● **What to produce**: Repeat the following part of the Gambleside excerpt word for word, starting at the words "Gambleside is an" and ending after the words "incorporated into it.".

Gambleside is an abandoned village located in northern Rossendale close to the boundary with Burnley's Dunnockshaw parish.

In the late Middle Ages Gambleside was one of the cow farms (vaccary) of the Rossendale Forest, belonging to the Honour of Clitheroe. In 1507 the land was demised as a copyhold to Oliver and George Ormerode at a rent of £4 per year.

Historically the Gambleside area stretched from Limy Water southeast over the hills into the valley of Whitewell Brook, including land on the southern side of Clough Bottom Reservoir. It formed part of the township of Higher Booths in the ancient parish of Whalley, which became a civil parish in 1866. In 1894, with the creation of Rawtenstall municipal borough this part of Higher Booths was incorporated into it.

The settlement was located on a limersgate, a pathway used by pack horses carrying lime, which linked Clitheroe to Rochdale.

Gambleside Colliery was established in 1612 and was worked for over 300 years until 1936. It had two main shafts, a winding shaft on the hillside and Pumping Pit.

The population began to decline after the building of the Clowbridge Reservoir in 1866, which restricted farming in the village. The Ormerod Family continued to live there until about 1874, with the village abandoned during the 1890s.

Collected data
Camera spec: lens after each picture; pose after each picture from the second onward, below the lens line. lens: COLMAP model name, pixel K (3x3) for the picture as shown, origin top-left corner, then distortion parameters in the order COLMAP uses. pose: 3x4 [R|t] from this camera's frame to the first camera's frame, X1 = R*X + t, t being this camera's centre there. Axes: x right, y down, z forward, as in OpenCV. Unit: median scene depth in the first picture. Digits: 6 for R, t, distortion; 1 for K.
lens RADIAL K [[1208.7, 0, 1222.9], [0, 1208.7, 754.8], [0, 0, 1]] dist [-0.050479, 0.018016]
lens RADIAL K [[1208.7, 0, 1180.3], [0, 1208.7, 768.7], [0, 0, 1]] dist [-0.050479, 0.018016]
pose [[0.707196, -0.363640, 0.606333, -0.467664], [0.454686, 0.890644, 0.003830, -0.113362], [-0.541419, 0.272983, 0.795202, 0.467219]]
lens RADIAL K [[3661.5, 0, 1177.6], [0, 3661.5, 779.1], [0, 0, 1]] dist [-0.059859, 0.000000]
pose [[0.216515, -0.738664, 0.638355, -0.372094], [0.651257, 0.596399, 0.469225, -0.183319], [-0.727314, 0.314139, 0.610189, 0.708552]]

● **Answer to the problem**:
Gambleside is an abandoned village located in northern Rossendale close to the boundary with Burnley's Dunnockshaw parish.

In the late Middle Ages Gambleside was one of the cow farms (vaccary) of the Rossendale Forest, belonging to the Honour of Clitheroe. In 1507 the land was demised as a copyhold to Oliver and George Ormerode at a rent of £4 per year.

Historically the Gambleside area stretched from Limy Water southeast over the hills into the valley of Whitewell Brook, including land on the southern side of Clough Bottom Reservoir. It formed part of the township of Higher Booths in the ancient parish of Whalley, which became a civil parish in 1866. In 1894, with the creation of Rawtenstall municipal borough this part of Higher Booths was incorporated into it.